Aufmerksamkeitsökonomie in einer Nußschale –
Jetzt war ich auch einmal eine Viertelstunde berühmt. Oder besser: 24 Stunden einem Teil der massenmedialen Öffentlichkeit namentlich bekannt. Sowas ist schon spannend.
Für alle, die es doch nicht mitgekriegt haben: Ich habe mir den Spaß gemacht, das grüne Spitzenkandidatur-Brimborium zu persiflieren, in dem ich selbst eine Kandidatur eingereicht habe – natürlich mit einem provokanten Text, quasi einer Provokation zur Provokation. Mein Anliegen war, die Grünen dazu aufzurufen, sich einerseits nicht mehr ständig von allen zu distanzieren, was als bürgerschreckend begriffen werden könnte, und andererseits auch wieder Forderungen zu erheben, die ein bisserl radikaler und eben provokant sind. Und ich wollte ihnen vor Augen führen, welch ein geschmäcklerischer Unfug ein solches Vorwahltheater ist.
Wie absehbar war, stürzten sich die meisten Medien (u.a. „Der Standard“ und das Ö1-Journal-Panorama des ORF) auf das von mir verwendete Reizwort „Haschtrafiken“ — überraschenderweise tat das die „Krone“ nicht, sondern zitierte mich als Forderer von Gratis-Öffis. Die nutzte meine Kandidatur und die eines Ex-Bundesheerlers mit reichlich militaristischem Vokabular, um die Bandbreite der unbekannten Kandidaturwerber darzustellen.
######
Die Aufgabe |
Beantworte drei Fragen zum Dokumenttext über die persiflierte Spitzenkandidatur:
1. Wie lange war die Person, die den Text verfasst hat, einem Teil der massenmedialen Öffentlichkeit namentlich bekannt?
2. Welche Partei sollte sich laut dem Anliegen nicht mehr ständig von allem distanzieren, was als bürgerschreckend gelten könnte?
3. Welches Reizwort griffen die meisten Medien auf?
Die Zeilen sind eigenständiges Material und gehören nicht zum Dokumenttext.

Gespeicherte Daten |
######
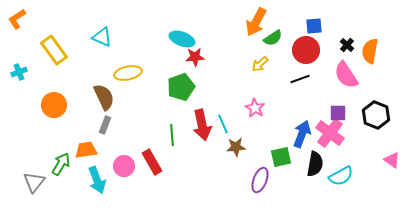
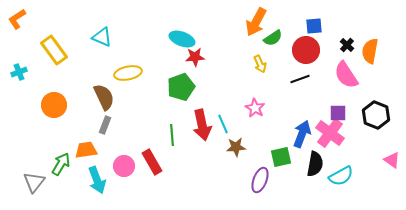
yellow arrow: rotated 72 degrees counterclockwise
######
Gelöste Aufgabe |
1. 24 Stunden
2. Die Grünen
3. „Haschtrafiken“